Highly efficient rare-earth upconversion nanocrystals typically adopt a sensitizer–activator co-doping strategy, in which sensitizer ions absorb the excitation energy and efficiently transfer it to activator ions, thereby populating their high-energy excited states and enabling anti-Stokes upconversion luminescence. Although the efficiency of this multistep upconversion process is generally higher than that of conventional multiphoton fluorescence, the emission brightness of rare-earth nanocrystals remains severely limited by the concentration quenching of activator ions, resulting in relatively weak upconversion luminescence that fails to meet the requirements of many practical applications.
The team developed a hexagonal-phase NaYF₄-based heterostructured core–shell–shell nanostructure (NaYF₄:Tm³⁺@NaYbF₄@NaYF₄), in which the activator ions (Tm³⁺) and sensitizer ions (Yb³⁺) are spatially confined within the inner core and the intermediate shell, respectively, while the outermost inert shell is employed to suppress surface quenching effects. This rational design enables effective suppression of concentration quenching at excitation power densities below 100 W cm-2, increasing the optimal Tm³⁺ doping concentration from 1% in conventional single-core co-doped NaYF₄:Yb³⁺/Tm³⁺ nanocrystals to 8%. Mechanistic investigations reveal that spatial separation of sensitizer and activator ions effectively suppresses back energy transfer from Tm³⁺ to Yb³⁺, thereby enabling a higher optimal Tm³⁺ doping concentration. Moreover, under high excitation power density (20 MW cm-2), the optimal Tm³⁺ doping level can be further increased to 50%. These findings deepen the understanding of concentration quenching in lanthanide luminescence and provide new opportunities for the development of high-brightness rare-earth upconversion materials.

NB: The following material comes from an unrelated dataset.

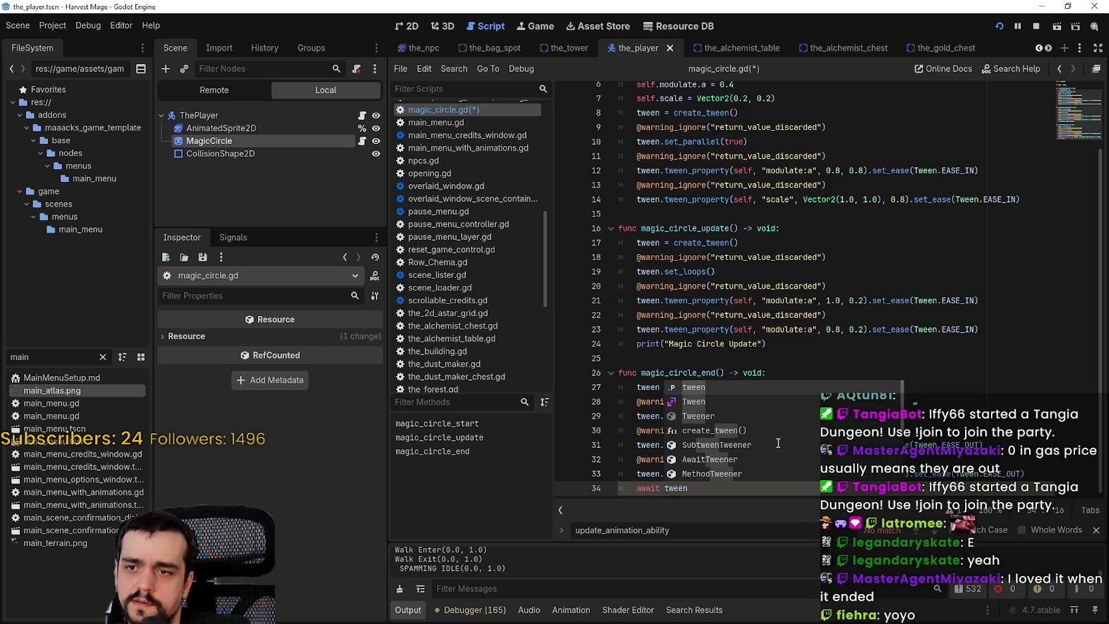
type(".")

Prof. Guanying Chen is the sole corresponding author of the paper, with Harbin Institute of Technology as the first corresponding affiliation. Dingxin Huang, a PhD candidate at the School of Chemistry and Chemical Engineering, Harbin Institute of Technology, is the first author, and Feng Li, also a PhD candidate, is the second author. Prof. Hans Ågren, Chair Professor at Harbin Institute of Technology, also contributed to this work.
This work was supported by the National Natural Science Foundation of China, the Young Scientist Studio of Harbin Institute of Technology, and other related funding programs.
Publication Link: https://www.nature.com/articles/s41467-025-59452-4
Editors’ Highlights Link: https://www.nature.com/collections/wtpqpqpgwd

Guanying Chen is a Professor and PhD Supervisor at the School of Chemistry and Chemical Engineering, Harbin Institute of Technology, and serves as Head of the Department of New Energy Materials and Devices. He is a recipient of both national high-level talent and national young talent programs. His research interests focus on rare-earth luminescent materials, biophotonics, and solar cells.